As she walked out I glanced over at the mermaid, who was staring off blissfully at some distant horizon. Stupid bitch, I thought. How nice it must be to sit on your porcelain treasure chest throne, encased in a silent wall of water without a care in the world, while fish serenely circle around your empty porcelain head.
I slid open one of the big panel doors on the side of the tank and shuffled around to the back, trying to focus in on Mrs. Harwick’s tiny handwriting. The instructions for the evening feeding were simple enough, six tablespoons each from two different cans of dried fish food. The first looked like tiny multicolored snowflakes, and the second were BB-sized pellets, half of which sank to the bottom of the tank the moment they hit the water. The fish seemed to know right off the bat which food they preferred.
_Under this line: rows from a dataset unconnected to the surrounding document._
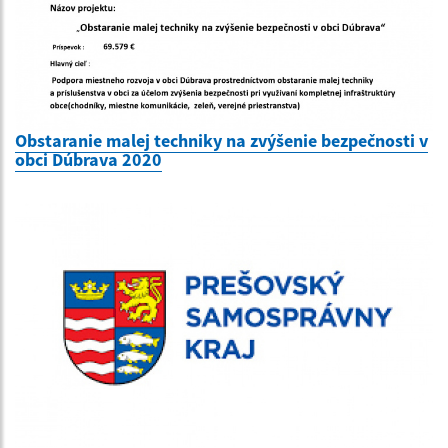
Obstaranie malej techniky na zvýšenie bezpečnosti v
obci Dúbrava 2020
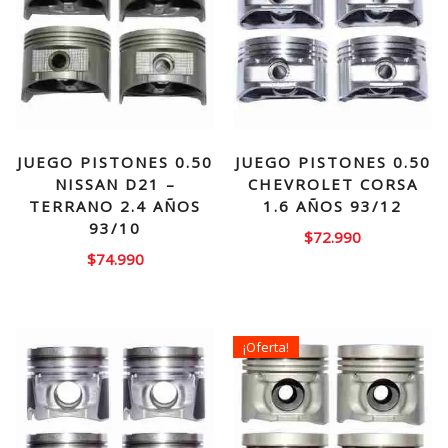
JUEGO PISTONES 0.50
JUEGO PISTONES 0.50
NISSAN D21 –
CHEVROLET CORSA
TERRANO 2.4 AÑOS
1.6 AÑOS 93/12
93/10
$
72.990
$
74.990
¡Oferta!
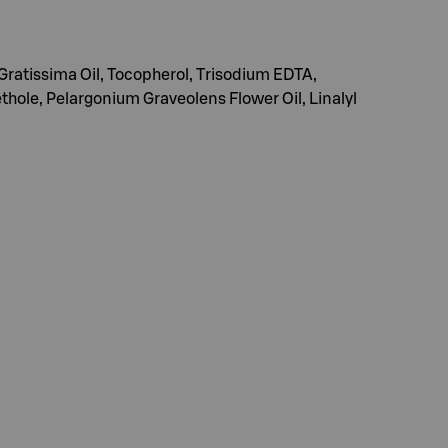
ratissima Oil, Tocopherol, Trisodium EDTA,
hole, Pelargonium Graveolens Flower Oil, Linalyl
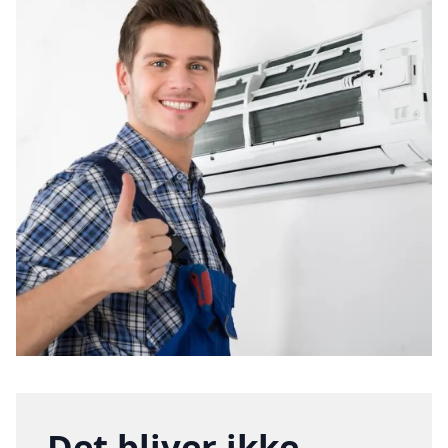
Det bliver ikke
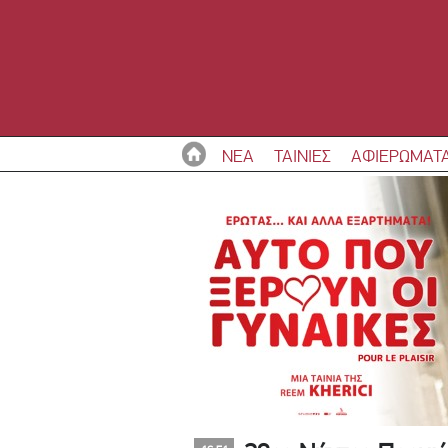
ΝΕΑ
ΤΑΙΝΙΕΣ
ΑΦΙΕΡΩΜΑΤ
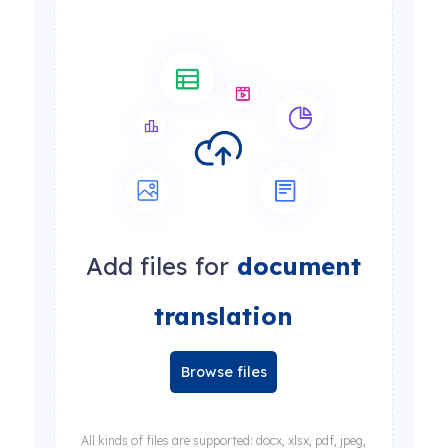
Add files for
document
translation
Browse files
All kinds of files are supported: docx, xlsx, pdf, jpeg,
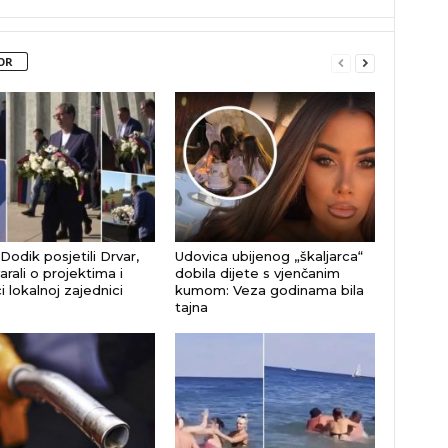
OR
 Dodik posjetili Drvar,
Udovica ubijenog „škaljarca“
rali o projektima i
dobila dijete s vjenčanim
 lokalnoj zajednici
kumom: Veza godinama bila
tajna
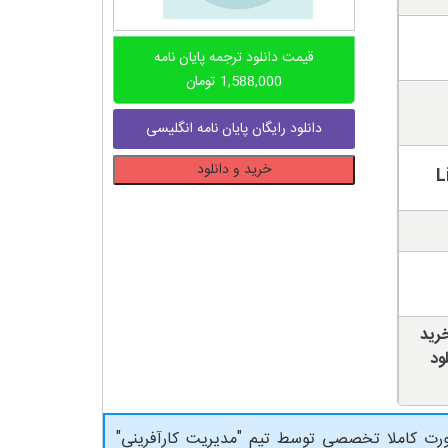
قیمت دانلود ترجمه پایان نامه
1,588,000
تومان
دانلود رایگان پایان نامه انگلیسی
دانلود
خرید و دانلود
پایان
نامه
تاثیر
خانواده
بر
زنان
خرید
کارآفرین
ود
در
پاکستان
عدد
 بصورت کاملا تخصصی توسط تیم "مدیریت کارآفرینی"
A few dove directly for the sinking pellets and ignored the floating flakes completely, while the rest shot straight to the surface and splashed around like a frenzy of man-eating piranhas.
I didn’t check the chemical balance in the water as Mrs. Harwick had directed me to do occasionally. I felt a little twinge of guilt about that, but I figured I’d performed my duties and then some for the Harwick family already, and frankly I was physically and emotionally spent. I wanted to get out of that house as soon as possible.
Plus, the sun was setting, and I had one more item on my to-do list before I could throw my exhausted bones into bed and put this whole day out of its misery.
15
When my grandparents moved here, the Key was a completely different world. First of all, there weren’t nearly as many houses as there are now, not to mention condos and high-rise apartment buildings and restaurants and shops and chic hotels. It was just a quiet fishing village, and what few houses there were certainly never made it onto the cover of Fancy-Pants Mansion magazine. Secondly, there was no such thing as a “private” beach. Even when Michael and I were kids, we would roam for hours on end exploring every inch of the island, and not once did we ever encounter a NO TRESPASSING sign. Back then most of the island was covered in sea grape and sugarberry trees and live oaks that towered over jungles of saw palmetto, wild olive, and creeping moonflower vines. It felt like our own personal jungle for two.